The building’s design aims to meet all three dimensions of sustainability: economic, ecological and social. First and foremost, the family home must be affordable for low-income groups. So the target is a price of less than 2,000 US dollars. The home should generate at least enough income through its own food production that families can run the house cost-neutrally. The building materials must come from regional, renewable resources. Energy costs must be kept as low as possible, which requires the use of solar energy and good insulation. Since climate change will lead to an increased number of hot days, this is becoming more and more important.
The social dimension is also critical. All sections of the population should be heard during the design process. A series of additional participatory workshops was therefore held with women, men, community leaders and children. Additional funding must also be secured to scale the impact. Otherwise, only a few people will benefit from the project, and this could create feelings of resentment. In a final concept phase at the end of March 2021, the stability of the building structure against storm surge, sea level rise, tidal flooding, and salinity intrusion will be tested once again. Project lead Nandan Mukherjee will develop a hydrodynamic model to simulate the storm surge and climate change scenarios in the Kutubdia area.
Further funding opportunities
Dissemination and upscaling
Resilience Solution plans to organise a national dissemination workshop in April 2021. Depending on the pandemic situation, this will be held on site, or as a digital event. Since the target groups around Kutubdia do not have a stable internet connection, an on-site event would be preferred.

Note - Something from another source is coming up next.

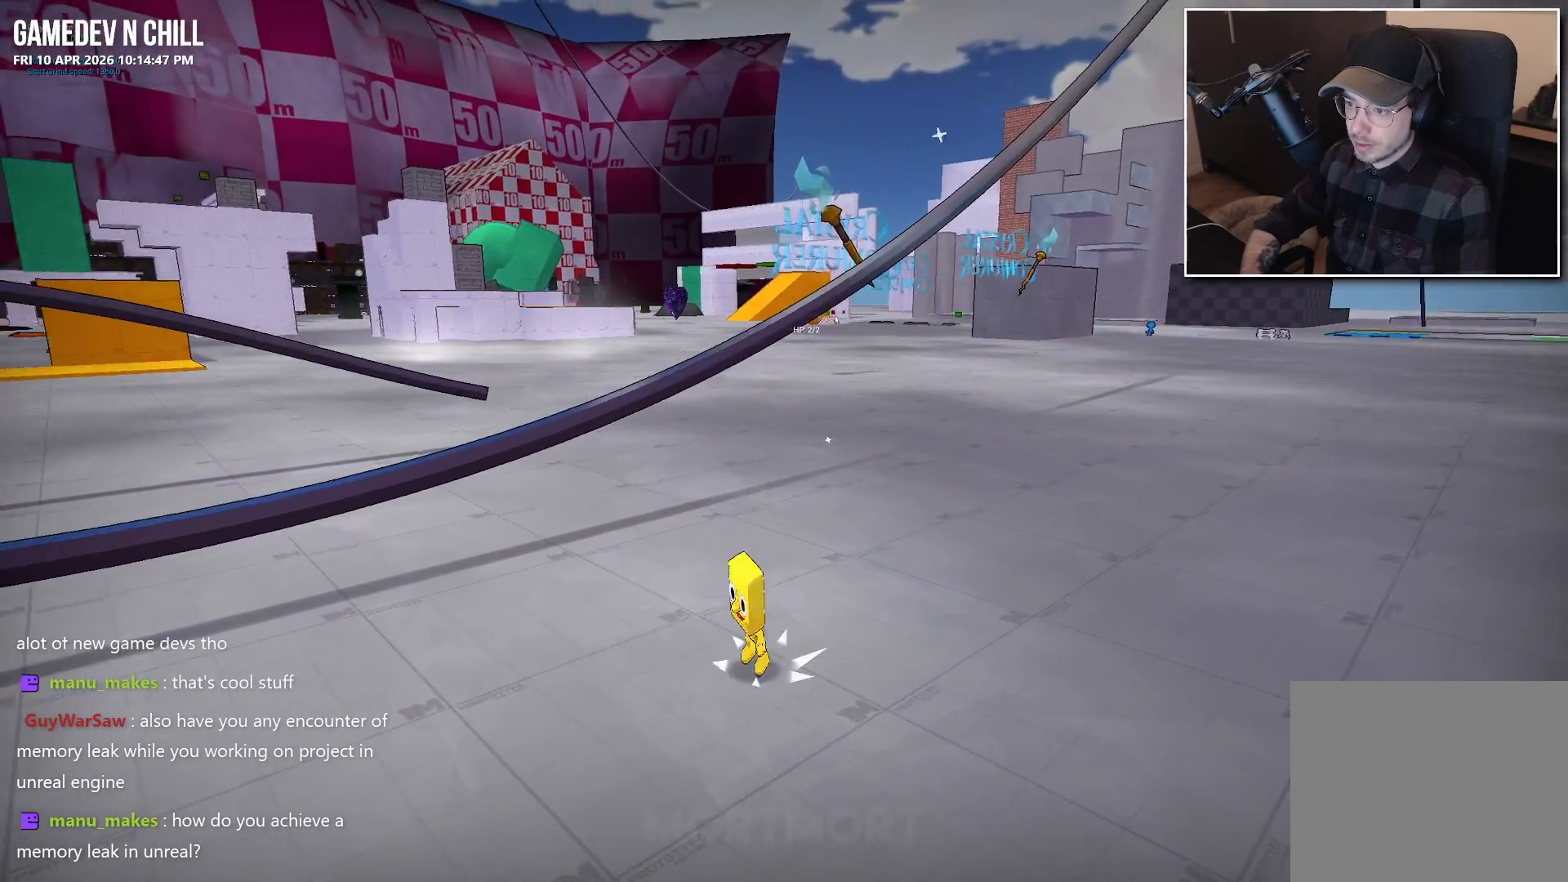
{"buttons": [], "left_stick": "down-left", "right_stick": "left", "events": [[67, "A", "up"], [267, "right_stick", "left"]]}
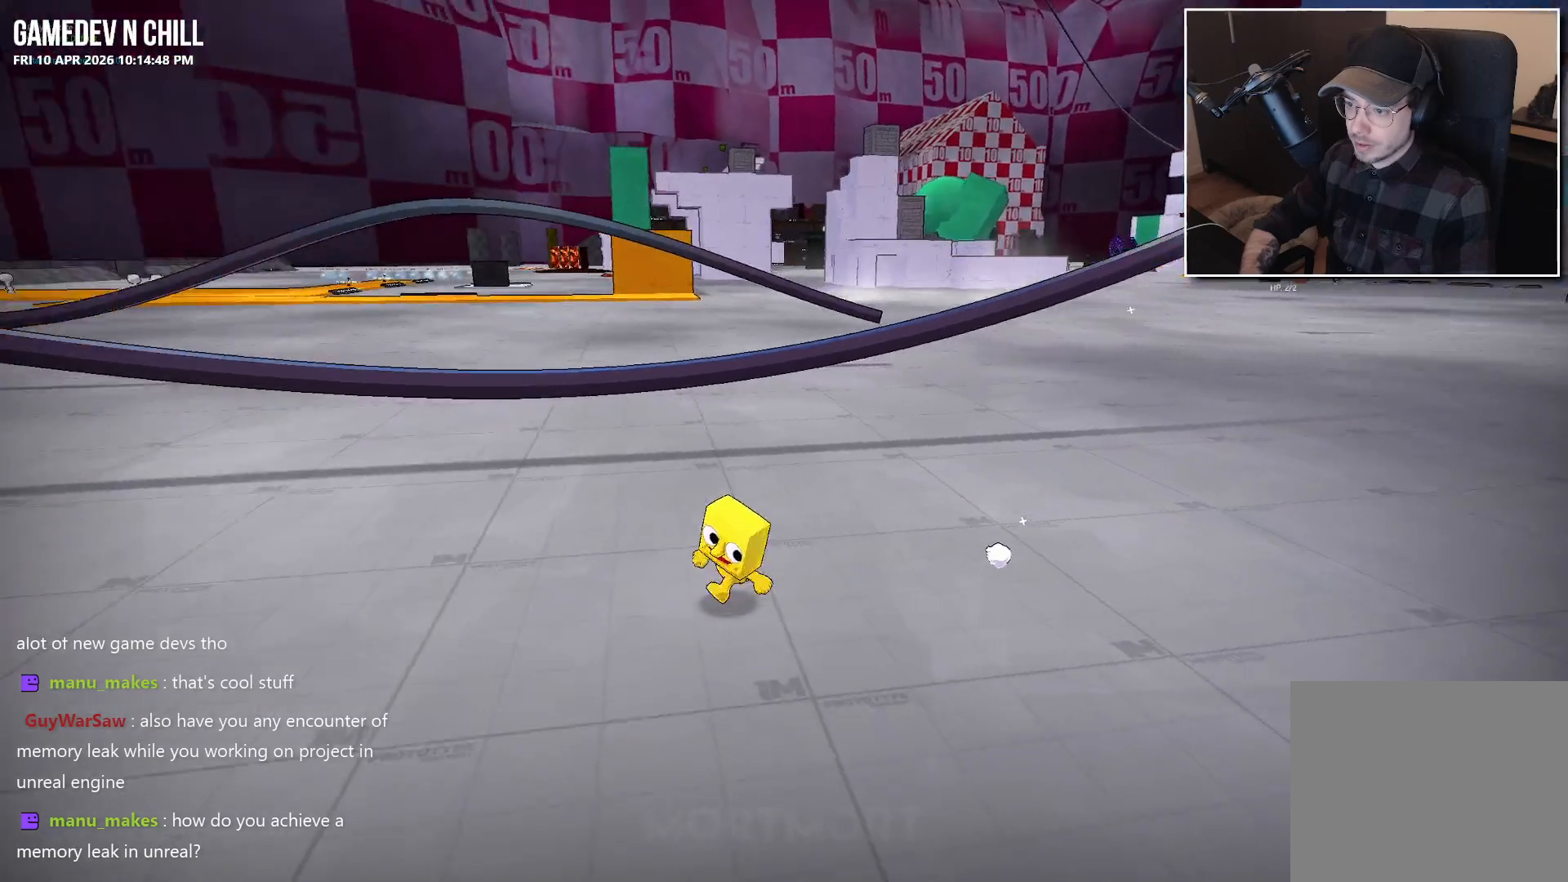
{"buttons": [], "left_stick": "left", "right_stick": "left", "events": [[17, "L2", "down"], [17, "left_stick", "left"], [33, "right_stick", "center"], [83, "A", "down"], [167, "L2", "up"], [217, "A", "up"], [300, "left_stick", "up-left"], [317, "right_stick", "left"], [467, "left_stick", "left"]]}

A market study is being conducted by the field team to filter out the potential beneficiaries in Kutubdia and the surrounding area. About 2,000 families who could fully or partly afford the new houses fall into the project’s target group. The study analyses which income potentials are available, where and how many subsidies to buy the disaster resilient houses would be needed, and whether there are already NGOs that could contribute to providing financial support to the families in need. The field team will also meet with the local, regional and national administration bodies to discuss how the idea of ecosystem-based adaptation and nature-based solution options can be incorporated into the national disaster management plan and the national building code.
We are very pleased that the field work could be resumed. We are convinced that the project will continue and believe it offers a replicable concept of an affordable, disaster-proof housing project.
Christian Barthelt, 20 March 2021
Update from April 8: Unfortunately, the infection figures have increased drastically in Bangladesh over the last few days. For this reason, the government was forced to activate new curfews and protective mechanisms. Somewhat surprisingly, the country has been back in a hard lockdown since the weekend. Travel - even within the country - has been made more difficult, if not impossible. The project milestones agreed with the Foundation have been largely achieved. Nevertheless, we naturally hope that the project will continue to run successfully after our funding phase, and we support it as much as we can.